→ EXERCISE: Here the job is to print all of the entries below verbatim and leave out any picture.

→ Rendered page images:
-*-*-

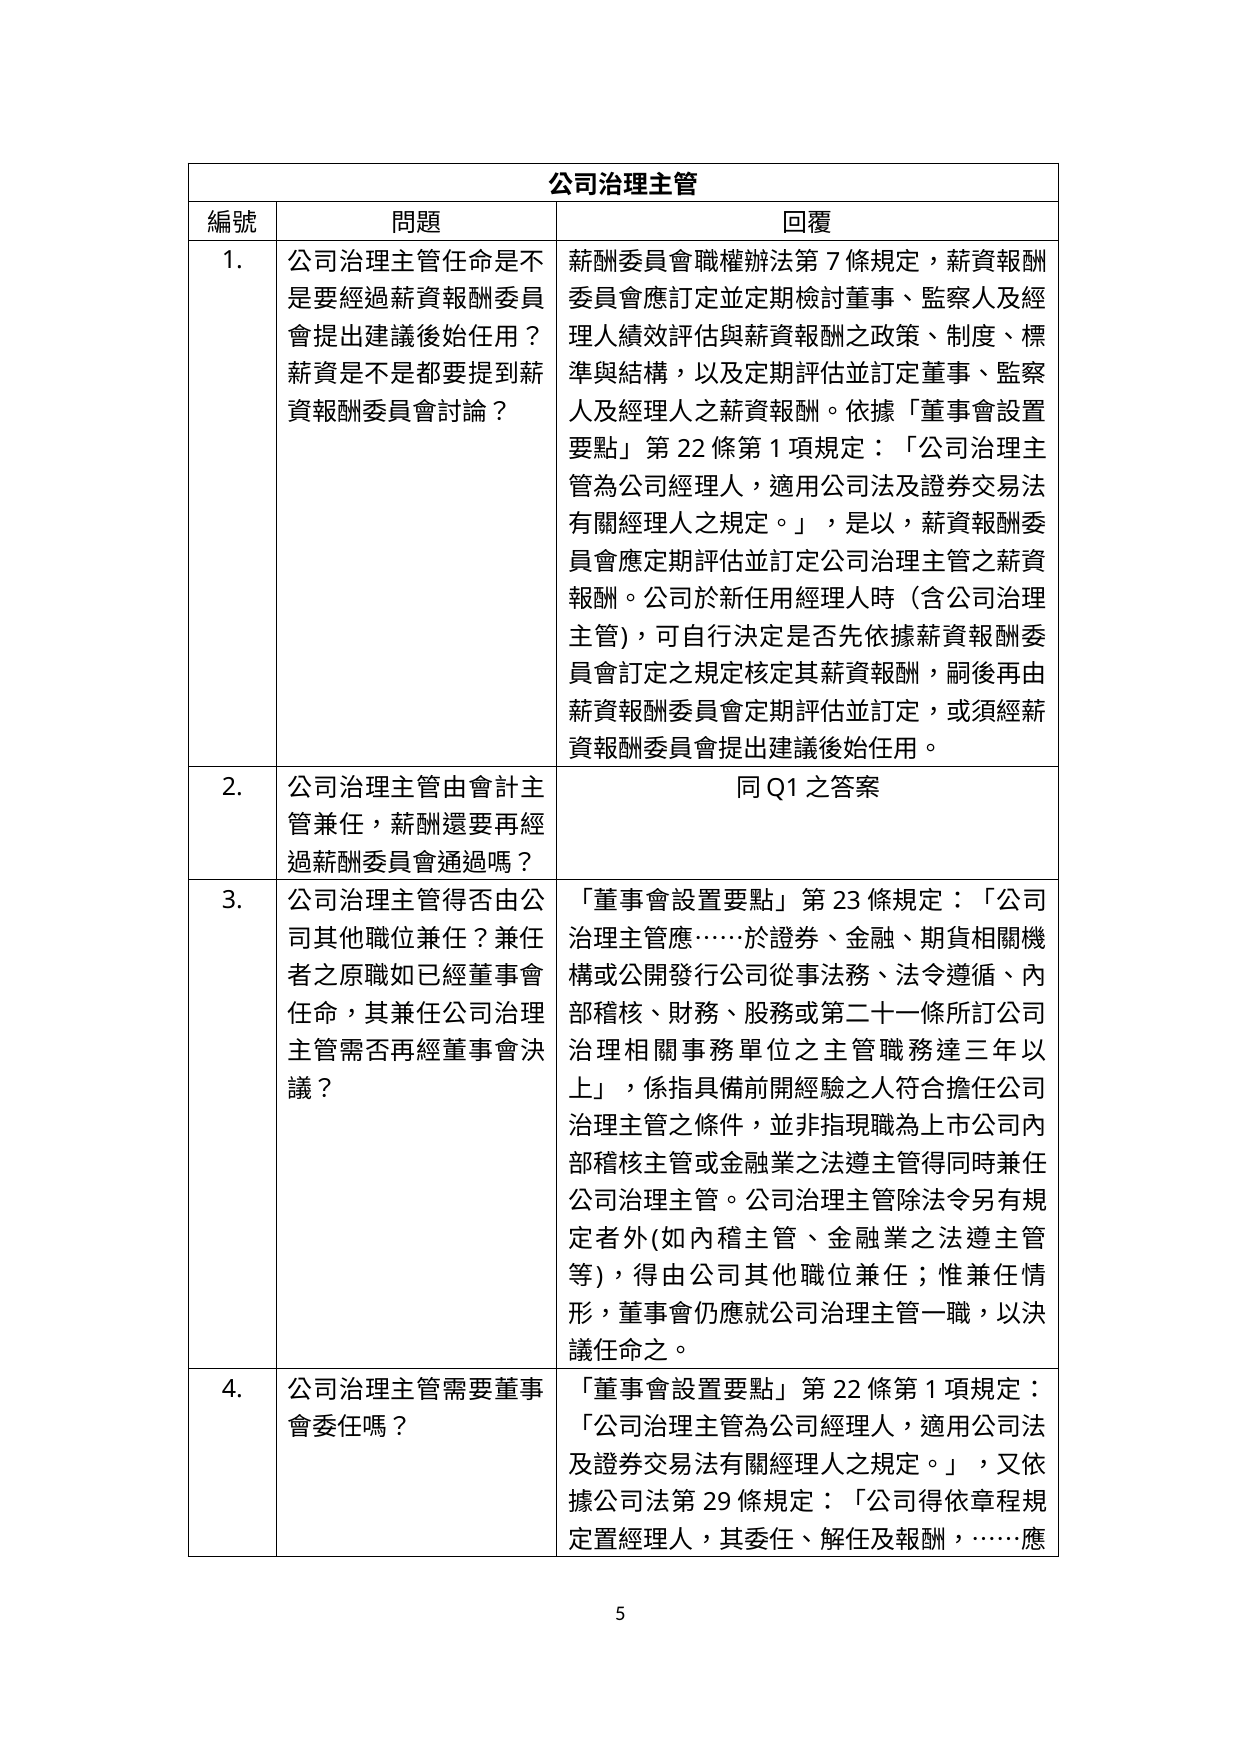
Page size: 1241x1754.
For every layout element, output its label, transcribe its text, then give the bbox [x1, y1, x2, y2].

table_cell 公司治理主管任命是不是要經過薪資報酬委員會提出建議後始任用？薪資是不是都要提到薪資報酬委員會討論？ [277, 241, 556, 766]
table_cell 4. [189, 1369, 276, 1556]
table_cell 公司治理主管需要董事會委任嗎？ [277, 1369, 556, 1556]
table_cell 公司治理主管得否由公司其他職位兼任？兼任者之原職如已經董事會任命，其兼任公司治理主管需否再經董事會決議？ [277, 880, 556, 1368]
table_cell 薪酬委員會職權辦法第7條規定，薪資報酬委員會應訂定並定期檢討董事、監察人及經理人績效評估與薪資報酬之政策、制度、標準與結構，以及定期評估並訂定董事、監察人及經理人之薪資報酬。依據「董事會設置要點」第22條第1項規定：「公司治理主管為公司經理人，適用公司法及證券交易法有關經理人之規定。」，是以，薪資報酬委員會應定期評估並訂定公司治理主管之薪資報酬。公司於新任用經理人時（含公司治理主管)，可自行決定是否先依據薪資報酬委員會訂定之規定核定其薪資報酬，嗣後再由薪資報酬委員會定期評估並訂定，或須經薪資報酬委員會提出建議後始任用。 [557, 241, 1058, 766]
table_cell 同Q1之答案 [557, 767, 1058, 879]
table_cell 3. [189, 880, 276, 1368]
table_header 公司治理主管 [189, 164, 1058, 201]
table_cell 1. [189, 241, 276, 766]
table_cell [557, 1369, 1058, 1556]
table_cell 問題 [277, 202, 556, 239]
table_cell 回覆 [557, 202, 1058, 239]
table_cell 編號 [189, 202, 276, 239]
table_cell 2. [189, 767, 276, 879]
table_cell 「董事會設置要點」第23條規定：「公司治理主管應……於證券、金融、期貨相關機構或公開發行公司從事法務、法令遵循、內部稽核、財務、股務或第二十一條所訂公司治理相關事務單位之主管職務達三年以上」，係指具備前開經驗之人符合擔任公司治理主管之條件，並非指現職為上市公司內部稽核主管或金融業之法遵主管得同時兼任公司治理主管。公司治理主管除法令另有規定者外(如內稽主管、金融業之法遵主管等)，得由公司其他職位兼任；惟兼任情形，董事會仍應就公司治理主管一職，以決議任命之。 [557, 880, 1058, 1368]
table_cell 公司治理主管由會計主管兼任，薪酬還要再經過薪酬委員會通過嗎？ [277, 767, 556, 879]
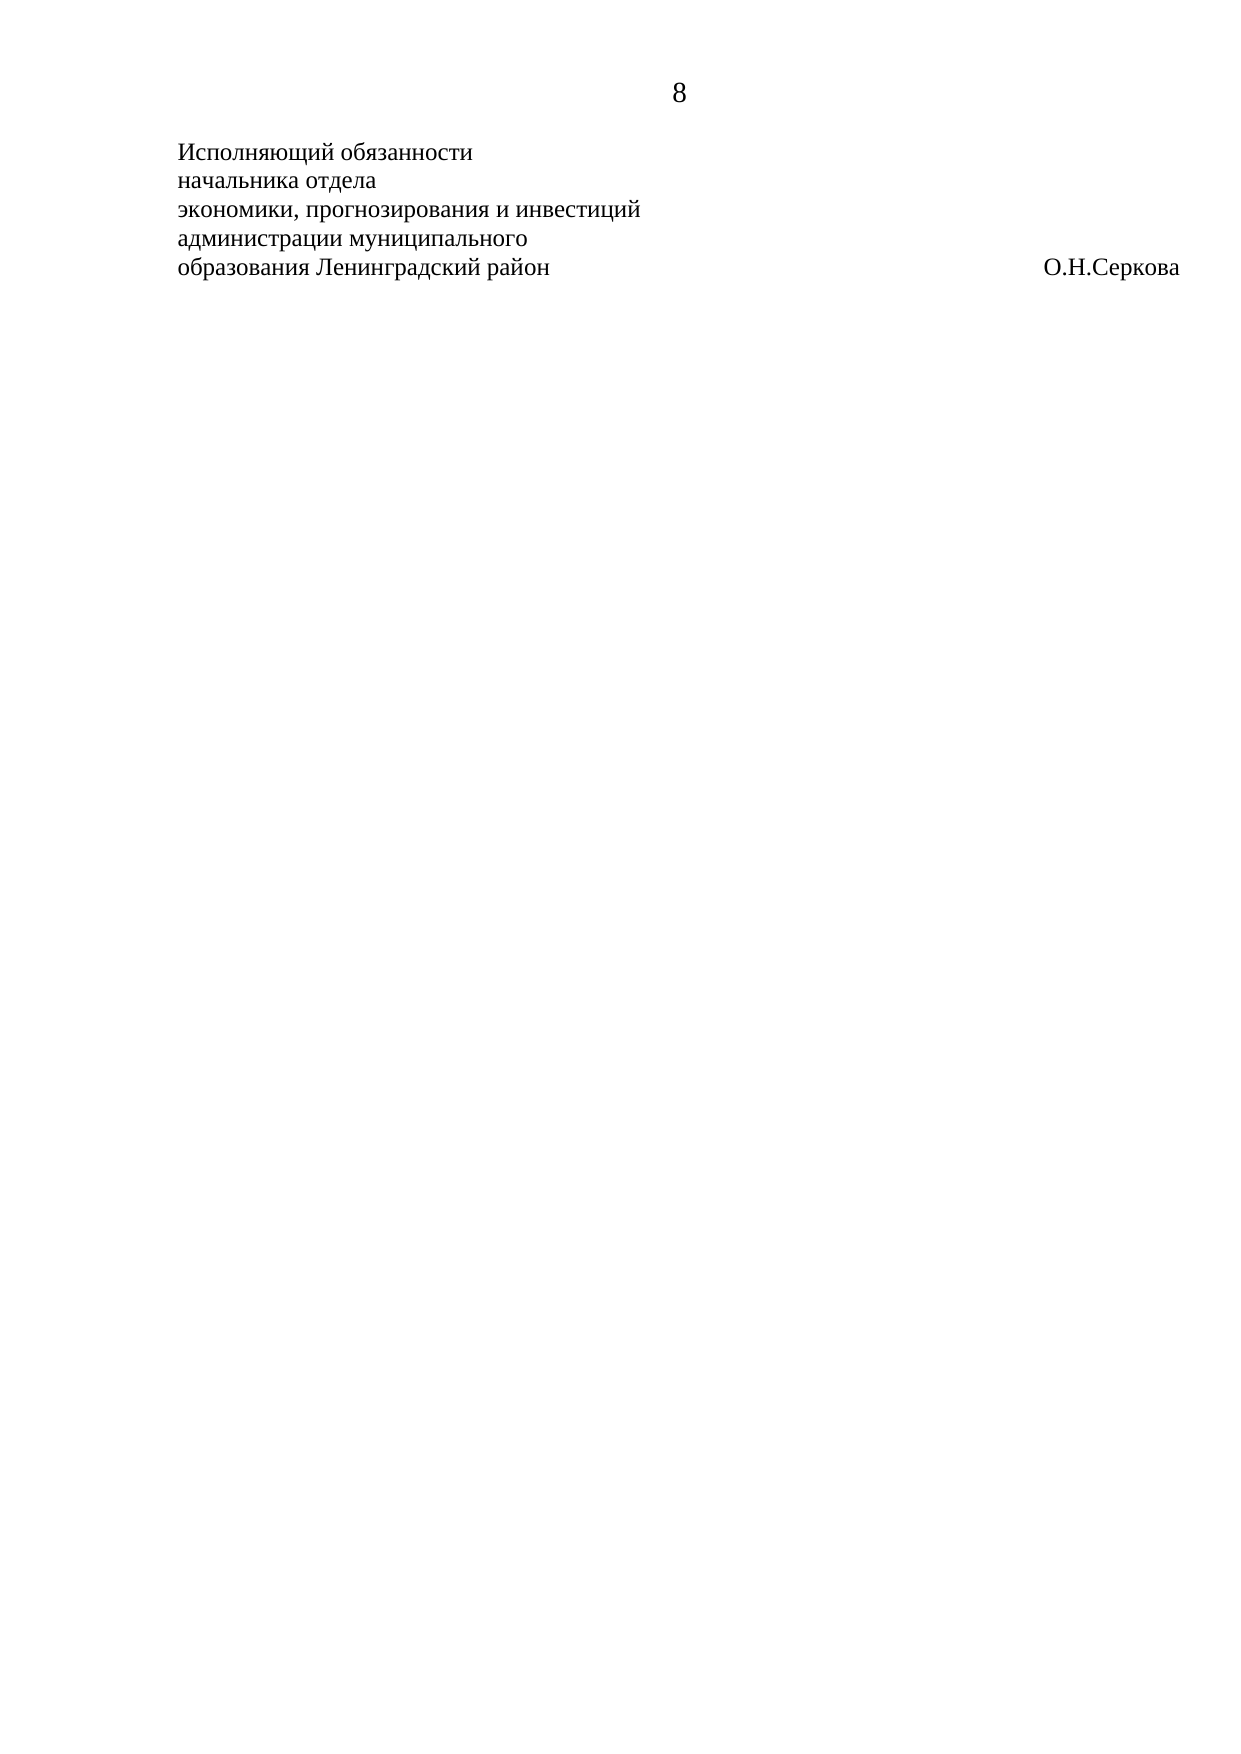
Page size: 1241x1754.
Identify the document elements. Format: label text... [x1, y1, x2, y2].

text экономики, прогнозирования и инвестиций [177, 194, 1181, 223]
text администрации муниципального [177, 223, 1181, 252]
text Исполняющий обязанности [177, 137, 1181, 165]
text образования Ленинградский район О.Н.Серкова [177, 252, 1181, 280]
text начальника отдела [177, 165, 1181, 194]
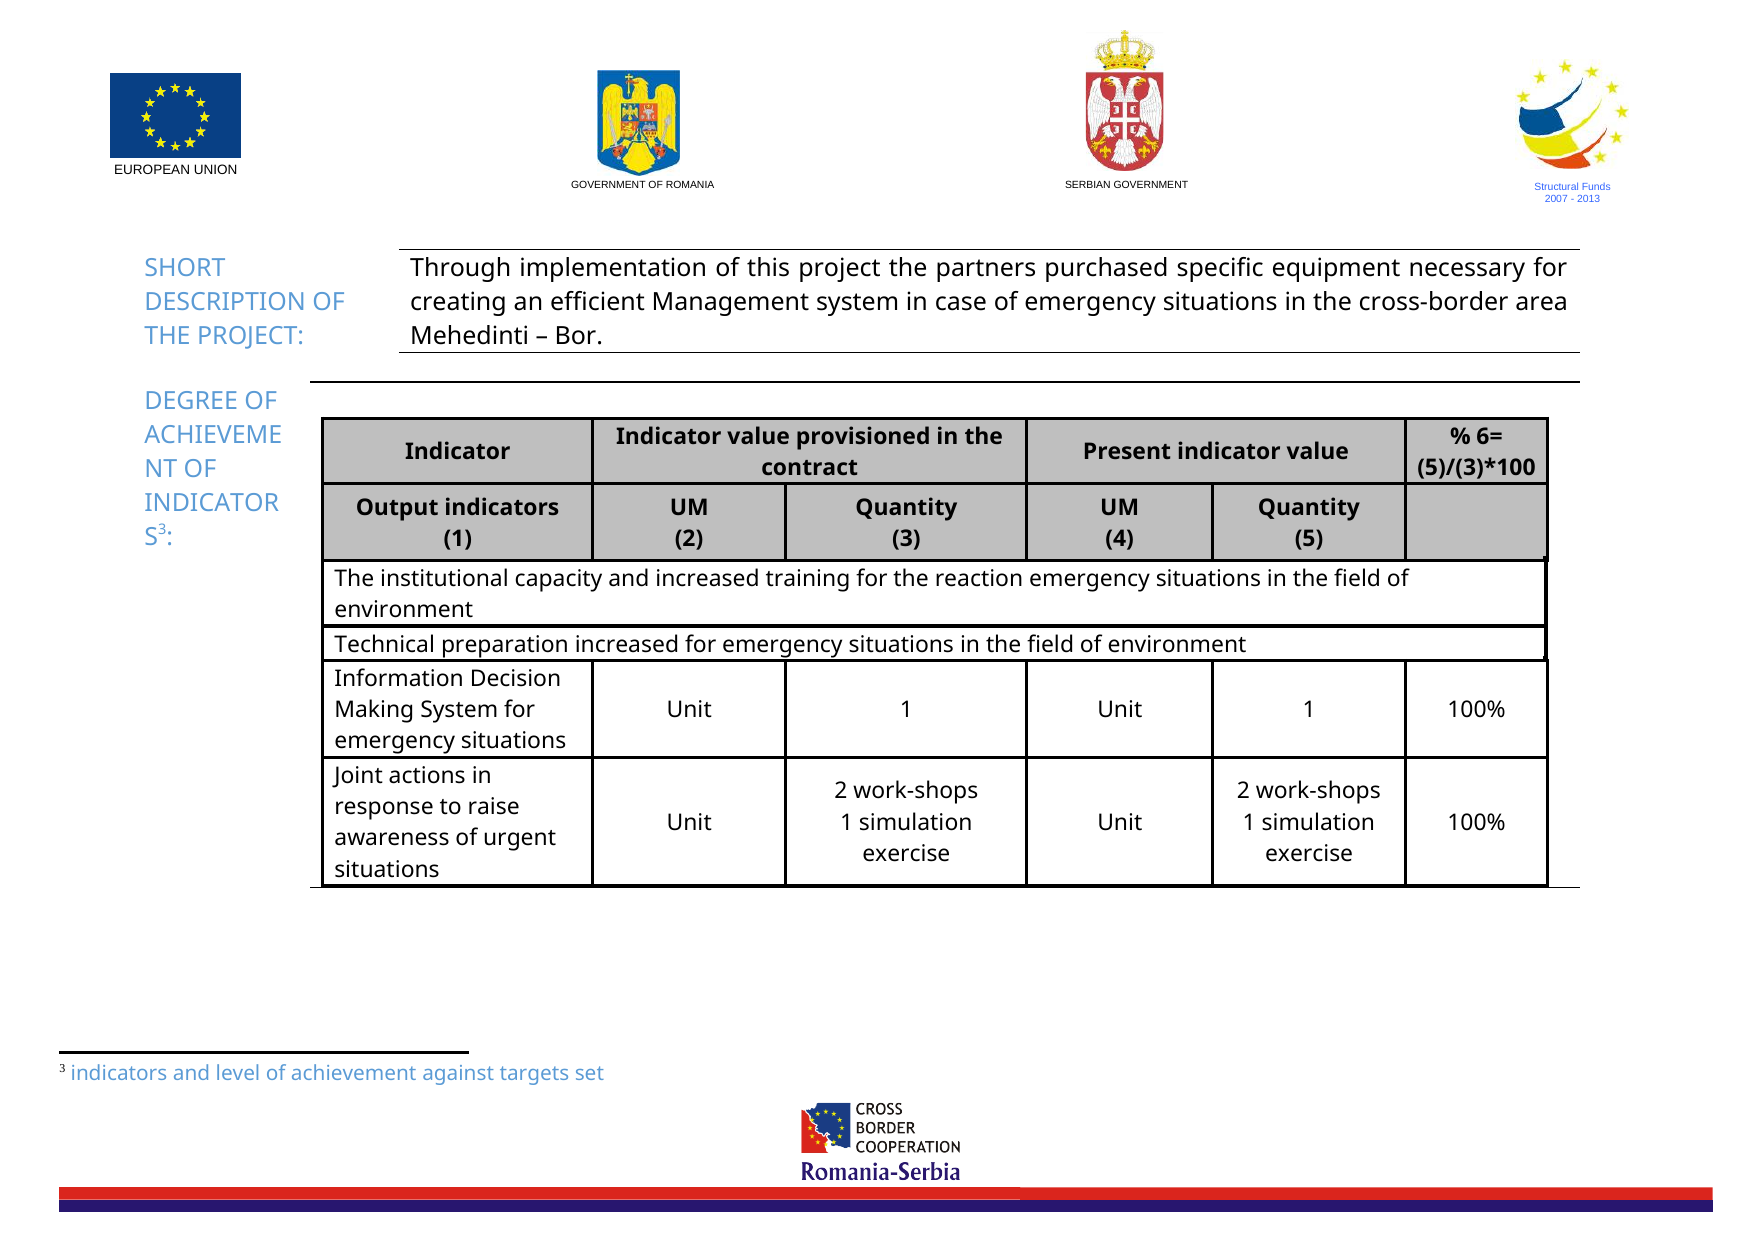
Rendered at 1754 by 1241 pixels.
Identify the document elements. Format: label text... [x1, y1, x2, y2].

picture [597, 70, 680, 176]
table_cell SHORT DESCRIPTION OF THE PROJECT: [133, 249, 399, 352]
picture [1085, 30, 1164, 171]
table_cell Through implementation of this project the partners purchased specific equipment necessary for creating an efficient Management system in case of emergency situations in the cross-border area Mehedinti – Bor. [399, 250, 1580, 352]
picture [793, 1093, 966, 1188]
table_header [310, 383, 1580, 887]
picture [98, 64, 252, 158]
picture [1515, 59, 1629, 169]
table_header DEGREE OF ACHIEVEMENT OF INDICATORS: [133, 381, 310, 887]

-*-*-

→ TASK RESULT:
Page size: 1241x1754.
For every layout element, output its label, transcribe its text, then give the bbox [x1, y1, x2, y2].

table_cell 公司治理主管任命是不是要經過薪資報酬委員會提出建議後始任用？薪資是不是都要提到薪資報酬委員會討論？ [277, 241, 556, 766]
table_cell 4. [189, 1369, 276, 1556]
table_cell 公司治理主管需要董事會委任嗎？ [277, 1369, 556, 1556]
table_cell 公司治理主管得否由公司其他職位兼任？兼任者之原職如已經董事會任命，其兼任公司治理主管需否再經董事會決議？ [277, 880, 556, 1368]
table_cell 薪酬委員會職權辦法第7條規定，薪資報酬委員會應訂定並定期檢討董事、監察人及經理人績效評估與薪資報酬之政策、制度、標準與結構，以及定期評估並訂定董事、監察人及經理人之薪資報酬。依據「董事會設置要點」第22條第1項規定：「公司治理主管為公司經理人，適用公司法及證券交易法有關經理人之規定。」，是以，薪資報酬委員會應定期評估並訂定公司治理主管之薪資報酬。公司於新任用經理人時（含公司治理主管)，可自行決定是否先依據薪資報酬委員會訂定之規定核定其薪資報酬，嗣後再由薪資報酬委員會定期評估並訂定，或須經薪資報酬委員會提出建議後始任用。 [557, 241, 1058, 766]
table_cell 同Q1之答案 [557, 767, 1058, 879]
table_cell 3. [189, 880, 276, 1368]
table_header 公司治理主管 [189, 164, 1058, 201]
table_cell 1. [189, 241, 276, 766]
table_cell [557, 1369, 1058, 1556]
table_cell 問題 [277, 202, 556, 239]
table_cell 回覆 [557, 202, 1058, 239]
table_cell 編號 [189, 202, 276, 239]
table_cell 2. [189, 767, 276, 879]
table_cell 「董事會設置要點」第23條規定：「公司治理主管應……於證券、金融、期貨相關機構或公開發行公司從事法務、法令遵循、內部稽核、財務、股務或第二十一條所訂公司治理相關事務單位之主管職務達三年以上」，係指具備前開經驗之人符合擔任公司治理主管之條件，並非指現職為上市公司內部稽核主管或金融業之法遵主管得同時兼任公司治理主管。公司治理主管除法令另有規定者外(如內稽主管、金融業之法遵主管等)，得由公司其他職位兼任；惟兼任情形，董事會仍應就公司治理主管一職，以決議任命之。 [557, 880, 1058, 1368]
table_cell 公司治理主管由會計主管兼任，薪酬還要再經過薪酬委員會通過嗎？ [277, 767, 556, 879]
Page size: 1241x1754.
Identify the document elements. Format: label text... [x1, y1, x2, y2].

text экономики, прогнозирования и инвестиций [177, 194, 1181, 223]
text администрации муниципального [177, 223, 1181, 252]
text Исполняющий обязанности [177, 137, 1181, 165]
text образования Ленинградский район О.Н.Серкова [177, 252, 1181, 280]
text начальника отдела [177, 165, 1181, 194]
Rendered at 1754 by 1241 pixels.
Identify the document elements. Format: label text... [x1, y1, x2, y2].

picture [597, 70, 680, 176]
table_cell SHORT DESCRIPTION OF THE PROJECT: [133, 249, 399, 352]
picture [1085, 30, 1164, 171]
table_cell Through implementation of this project the partners purchased specific equipment necessary for creating an efficient Management system in case of emergency situations in the cross-border area Mehedinti – Bor. [399, 250, 1580, 352]
picture [793, 1093, 966, 1188]
table_header [310, 383, 1580, 887]
picture [98, 64, 252, 158]
picture [1515, 59, 1629, 169]
table_header DEGREE OF ACHIEVEMENT OF INDICATORS: [133, 381, 310, 887]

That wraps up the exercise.